[Structured diff data]
####

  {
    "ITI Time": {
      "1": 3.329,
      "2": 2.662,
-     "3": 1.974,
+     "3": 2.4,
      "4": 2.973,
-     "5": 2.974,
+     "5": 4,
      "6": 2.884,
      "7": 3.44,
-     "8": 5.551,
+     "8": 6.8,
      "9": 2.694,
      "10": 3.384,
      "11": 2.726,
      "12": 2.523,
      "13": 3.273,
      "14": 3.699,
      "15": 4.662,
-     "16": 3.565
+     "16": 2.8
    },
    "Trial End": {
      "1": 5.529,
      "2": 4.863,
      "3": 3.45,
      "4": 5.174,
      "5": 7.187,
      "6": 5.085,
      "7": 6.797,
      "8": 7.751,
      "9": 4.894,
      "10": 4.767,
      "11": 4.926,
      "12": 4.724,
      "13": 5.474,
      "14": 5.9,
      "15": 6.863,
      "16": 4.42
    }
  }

####

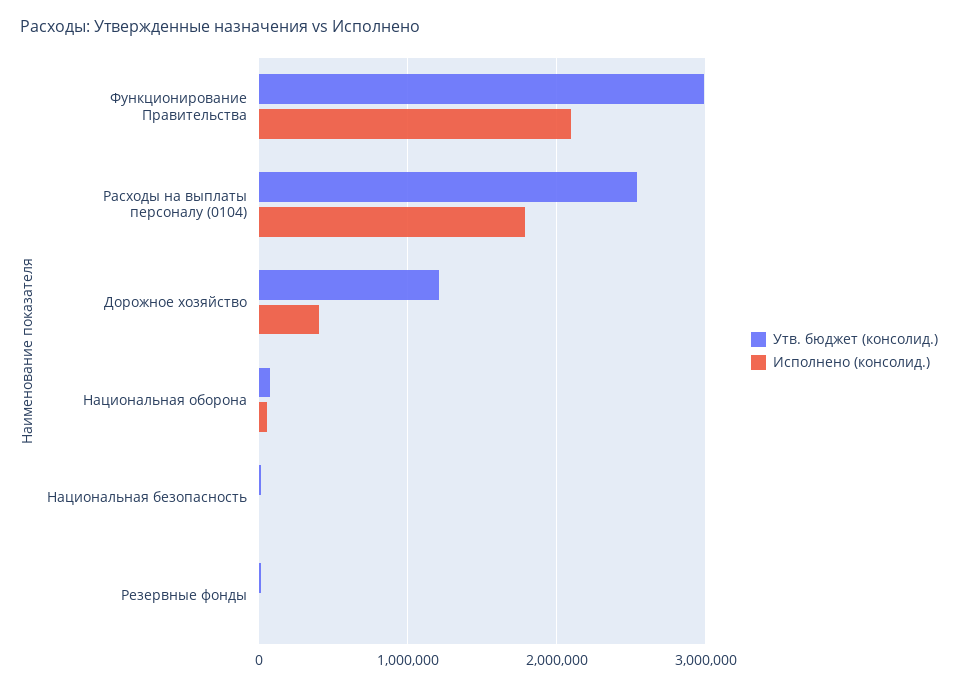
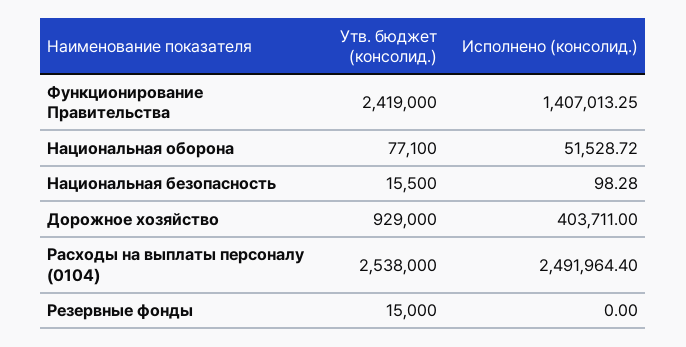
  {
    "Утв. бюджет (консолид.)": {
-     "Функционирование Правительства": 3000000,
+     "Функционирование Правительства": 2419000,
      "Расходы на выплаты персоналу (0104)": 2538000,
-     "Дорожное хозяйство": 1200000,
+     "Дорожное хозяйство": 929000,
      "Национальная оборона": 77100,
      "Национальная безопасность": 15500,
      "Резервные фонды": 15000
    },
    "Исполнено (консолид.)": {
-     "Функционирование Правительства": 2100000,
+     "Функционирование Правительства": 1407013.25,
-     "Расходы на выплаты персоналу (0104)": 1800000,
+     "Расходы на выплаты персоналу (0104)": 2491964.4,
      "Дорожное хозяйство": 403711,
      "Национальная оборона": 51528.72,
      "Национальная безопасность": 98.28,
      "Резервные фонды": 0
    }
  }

####

## Assignment
Reproduce each line of the data containing the word "безопасность".

## Solved problem
      "Национальная безопасность": 15500,
      "Национальная безопасность": 98.28,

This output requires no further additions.